The British Franchising Association‘s CEO explains why the UK – Brexit notwithstanding – is the perfect place to expand your brand
When did you join the bfa and what positions have you held?
My journey at the bfa started back in 1999 as a business services assistant, and I loved every second off it. Since then I have taken every opportunity to progress – from event manager, client service manager, business development manager, operations manager, Head of Operations, and finally CEO in April 2016. It’s no understatement to say the bfa has been at the very heart of my life for over 18 years now.
What does it mean to you to be bfa’s CEO?
Being CEO of the bfa has given me the chance to build on the massive success of the association, driving previous initiatives forward whilst introducing some of my own ideas. Crucially, I see the opportunity for the bfa to grow and go beyond a standards and membership driven organisation, delivering much, much more. For example introducing the Training Academy is a way of broadening the many potential services we provide to the franchise community, with many more such initiatives to follow. We as a team are genuinely excited with the potential to grow the membership on the back of an enhanced offering and increasing the visibility of the amazing work being done, whilst lobbying hard for all things ethical in business format franchising in the UK.
What have you achieved in this position?
In terms of our achievements, I’d highlight the introduction of professional franchising accreditations such as the PFC, via the training academy, with several more courses under development. I’m also very proud of the International Franchise week in 2016 – first ever Global Franchise event held in the UK! And achieving membership growth across all categories for two years running is a real milestone for the organisation. And we are just getting started, so much more to do…
What are the franchising issues you most care about?
I want to see the bfa take the lead in driving recognition of the role ethical franchising plays in the UK economy, and using this visibility to drive interest in the sector for both new franchisors and franchisees. Franchising simply does not get the recognition or interest it deserves amongst the business and mainstream media and we need to do something about that.
What are the challenges facing the franchising industry as a whole today?
Brexit, Brexit, Brexit, obviously – it’s driving uncertainty. However I see a green light at the end of the tunnel now. It should slowly start to resolve itself, and in time even become a driver for further growth, both nationally and internationally. The UK economy is one where small businesses can thrive, with massive opportunities for growth going forward, and ethical franchising plays a major role in driving this potential.
Which areas of the franchising industry could stand improvement?
Visibility and education, both of which will be the main focus of the bfa for the foreseeable future.
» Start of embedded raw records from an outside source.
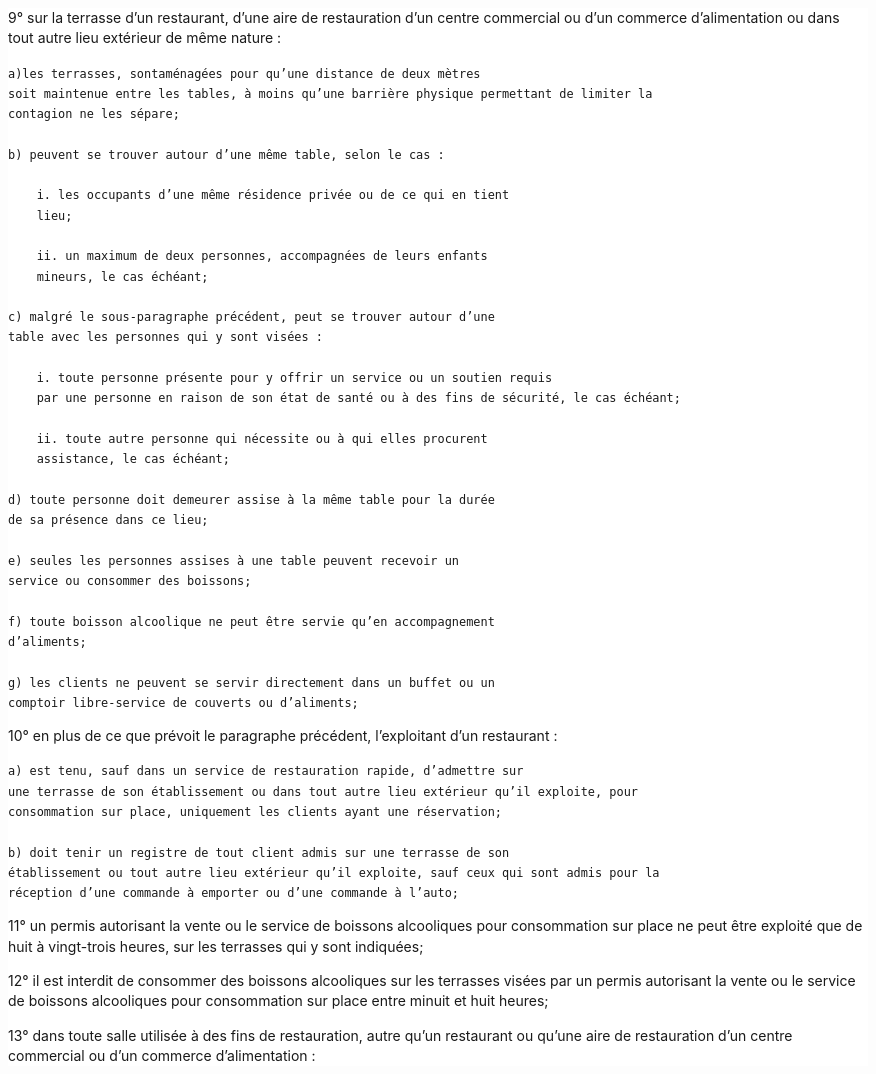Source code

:9° sur la terrasse d’un restaurant, d’une aire de restauration d’un centre
commercial ou d’un commerce d’alimentation ou dans tout autre lieu extérieur de
même nature :

    a)les terrasses, sontaménagées pour qu’une distance de deux mètres
    soit maintenue entre les tables, à moins qu’une barrière physique permettant de limiter la
    contagion ne les sépare;

    b) peuvent se trouver autour d’une même table, selon le cas :

        i. les occupants d’une même résidence privée ou de ce qui en tient
        lieu;
        
        ii. un maximum de deux personnes, accompagnées de leurs enfants
        mineurs, le cas échéant;

    c) malgré le sous-paragraphe précédent, peut se trouver autour d’une
    table avec les personnes qui y sont visées :

        i. toute personne présente pour y offrir un service ou un soutien requis
        par une personne en raison de son état de santé ou à des fins de sécurité, le cas échéant;
        
        ii. toute autre personne qui nécessite ou à qui elles procurent
        assistance, le cas échéant;

    d) toute personne doit demeurer assise à la même table pour la durée
    de sa présence dans ce lieu;

    e) seules les personnes assises à une table peuvent recevoir un
    service ou consommer des boissons;

    f) toute boisson alcoolique ne peut être servie qu’en accompagnement
    d’aliments;

    g) les clients ne peuvent se servir directement dans un buffet ou un
    comptoir libre-service de couverts ou d’aliments;

10° en plus de ce que prévoit le paragraphe précédent, l’exploitant d’un
restaurant :
 
    a) est tenu, sauf dans un service de restauration rapide, d’admettre sur
    une terrasse de son établissement ou dans tout autre lieu extérieur qu’il exploite, pour
    consommation sur place, uniquement les clients ayant une réservation;

    b) doit tenir un registre de tout client admis sur une terrasse de son
    établissement ou tout autre lieu extérieur qu’il exploite, sauf ceux qui sont admis pour la
    réception d’une commande à emporter ou d’une commande à l’auto;

11° un permis autorisant la vente ou le service de boissons alcooliques
pour consommation sur place ne peut être exploité que de huit à vingt-trois 
heures, sur
les terrasses qui y sont indiquées;

12° il est interdit de consommer des boissons alcooliques sur les
terrasses visées par un permis autorisant la vente ou le service de boissons alcooliques
pour consommation sur place entre minuit et huit heures;

13° dans toute salle utilisée à des fins de restauration, autre qu’un
restaurant ou qu’une aire de restauration d’un centre commercial ou d’un commerce
d’alimentation :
Business format franchising is a pillar and driving force of the UK franchising community and needs to be front of mind for the UK business media, in itself driving further growth. Education is a fundamental part of researching the specific industry sector, which is the No1 factor in determining success for franchisees in all sectors, so improving this has to be at the heart of the bfa’s mission.
What drew you to franchising in the first place?
The opportunity to make a difference in a meaningful, ethical organisation. Opportunities to have a life-long career in such an association as the bfa are not as common as one would hope, so I grabbed it with both hands.
How important is franchising to the U.K. economy?
The numbers speak for themselves: Franchising is worth £15 billion to the UK economy annually; franchising delivers 1% of the UK GDP, all by itself; 620K people are employed in UK Franchising directly; over 50% of everyone employed are full time.
What makes the U.K. a promising place to expand to?
Short answer – everything, once we have clarity on Brexit. Of all the reasons I could pick here, I’ll highlight one that is rarely mentioned – UK Franchising does not suffer from the rules and intense regulatory environment you see elsewhere, driving costs and time delays, and is therefore much easier, cheaper and quicker on existing international franchisors expanding into the UK. Much as that sounds like a smaller concern for many large global businesses, trust me, it’s not.
If you had your time over, is there anything you would do differently?
I loved every second of my time at the bfa, and I’m so excited for the future. There will always be challenges, and we will always need to learn and adapt to grow, but I honestly would not change a thing.
What advice would you give to those considering master franchising?
Three words – research, training and advice! You have to know ‘what’ you are doing and ‘who’ you are doing it with before you engage. So check, learn and get professional, accredited advice. It does not matter if you are from the same industry, if you have known people for years, or if you are super confident – do your research, attend the training seminars and get a consultant and a lawyer who specialise in business format franchising! Join the bfa and we will ensure you have the very best opportunities for research, training and advice, ‘cause we want you to succeed.
What would you consider to be essential considerations when planning an overseas expansion?
Good question… I’ve always found that the real key to working overseas, outside of the UK is about the people – your advisors, your partners, your suppliers, everyone you rely on to tell you what you need to do in that environment. The crucial element is in-country experience. Get that right - get committed, professional and knowledgeable people on your side, and you will not go too far wrong. Thinking you can go it alone and muddle through is probably the fastest way to an expensive disaster.